Es increíble la tozudez del Gobierno a la hora de encarar el principal problema socioeconómico del país. Los economistas racionales reconocen en Irving Fisher (1911) la importancia de la teoría cuantitativa del dinero. También lo hacen con Milton Friedman (1963) quien señala que la inflación tiene siempre causas monetarias, en especial cuando alcanza dos o más dígitos.
La idea, en rigor de verdad, viene desde el siglo XVI. En aquella época, Martín de Azpilcueta observó primariamente los efectos resultantes de la llegada masiva de metales preciosos de América sobre los precios.
La inflación de doble dígito es un problema más que arraigado. Así, nuestro país es parte del pequeño conjunto de naciones con inflación anual superior al 10%.
Pese a la validez de la teoría cuantitativa del dinero a lo largo de la historia económica mundial, se insiste, por determinadas limitaciones, en descartarla de plano y, así, se habla de la “multicausalidad” de la inflación que, a la postre, es un disfraz para no encarar debidamente el problema.
Los gobiernos argentinos han sido, en general, enemigos de las restricciones presupuestarias y amigos de la manipulación del valor de la moneda para liberarse de sus deudas y cubrir desmedidos gastos, cautivantes para el electorado. Con el agravante de ser uno de los más débiles de la historia, el actual no es una excepción. El “plan platita” es un excelente ejemplo.
Pero, cuando las cosas se complican, alguien debe ser culpado. Por su relación con los alimentos, la producción agrícola y ganadera suele ser el chivo expiatorio. El preferido por el populismo.
En la teoría de la “multicausalidad” están los precios de los commodities agrícolas que, paradójicamente, resultan ser el motor central de la economía, a través de sus exitosas cadenas de valor.
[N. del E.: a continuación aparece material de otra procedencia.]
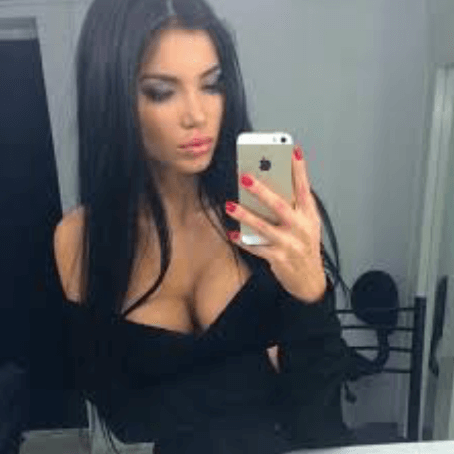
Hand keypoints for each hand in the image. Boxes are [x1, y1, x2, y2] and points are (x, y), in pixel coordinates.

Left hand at [225, 144, 325, 302]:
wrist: (310, 281)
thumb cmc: (305, 246)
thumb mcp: (306, 224)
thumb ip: (293, 207)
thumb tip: (271, 185)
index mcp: (309, 216)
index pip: (304, 188)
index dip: (299, 169)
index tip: (292, 150)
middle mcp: (301, 228)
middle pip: (280, 205)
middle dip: (262, 191)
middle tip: (245, 177)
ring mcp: (290, 244)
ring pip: (264, 227)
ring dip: (245, 215)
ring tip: (230, 205)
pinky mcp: (279, 258)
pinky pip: (256, 247)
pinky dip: (243, 240)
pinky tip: (232, 233)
Así el cuadro, la guerra entre Ucrania y Rusia brinda un fenomenal argumento para recurrir al famoso “desacople de los precios internacionales” que es lo mismo que comerse la gallina que periódicamente nos da los huevos.
La guerra ha generado un cambio de precios relativos a favor de productos agrícolas que exportamos, aunque ha habido, también, otras causas como las derivadas del clima en el hemisferio sur. No han quedado afuera de la suba de combustibles y derivados que la agricultura necesita imperiosamente. Es el caso del gasoil y los fertilizantes.
Lo regular es que la demanda de pesos se eleve en diciembre, cuando están en el candelero el aguinaldo, las fiestas de fin de año y las vacaciones; y se reduce en los meses de febrero y marzo, cuando se retorna a la cotidianeidad.
La realidad es que la gravísima tasa de inflación actual no tiene demasiado que ver con el problema internacional. Porque es un flagelo inherente a nuestra economía. Además de ello, tiene componentes coyunturales, hoy especialmente crudos. La inflación se estaba acentuando antes de la guerra y lo estaba haciendo por la baja en la demanda de dinero; la gente quería menos pesos pues las vacaciones se habían terminado y por la expectativas negativas frente a los anuncios de mayores controles de precios. La irresponsable emisión de los últimos meses del año pasado, la caída de la demanda de los pesos y las reiteradas amenazas de controles y aumentos de retenciones al agro han construido el trampolín para el salto en la tasa de inflación que hoy sufrimos.
Cualquier otra medida para desacoplar aun más los precios locales de los internacionales logrará que baje la inversión, la producción y a la larga se eleven los precios domésticos.
Si soltamos el acoplado para avanzar mejor, reduciremos el volumen de lo transportado. ¿Es ello lo que se quiere? ¿No sería mejor afinar el motor del camión?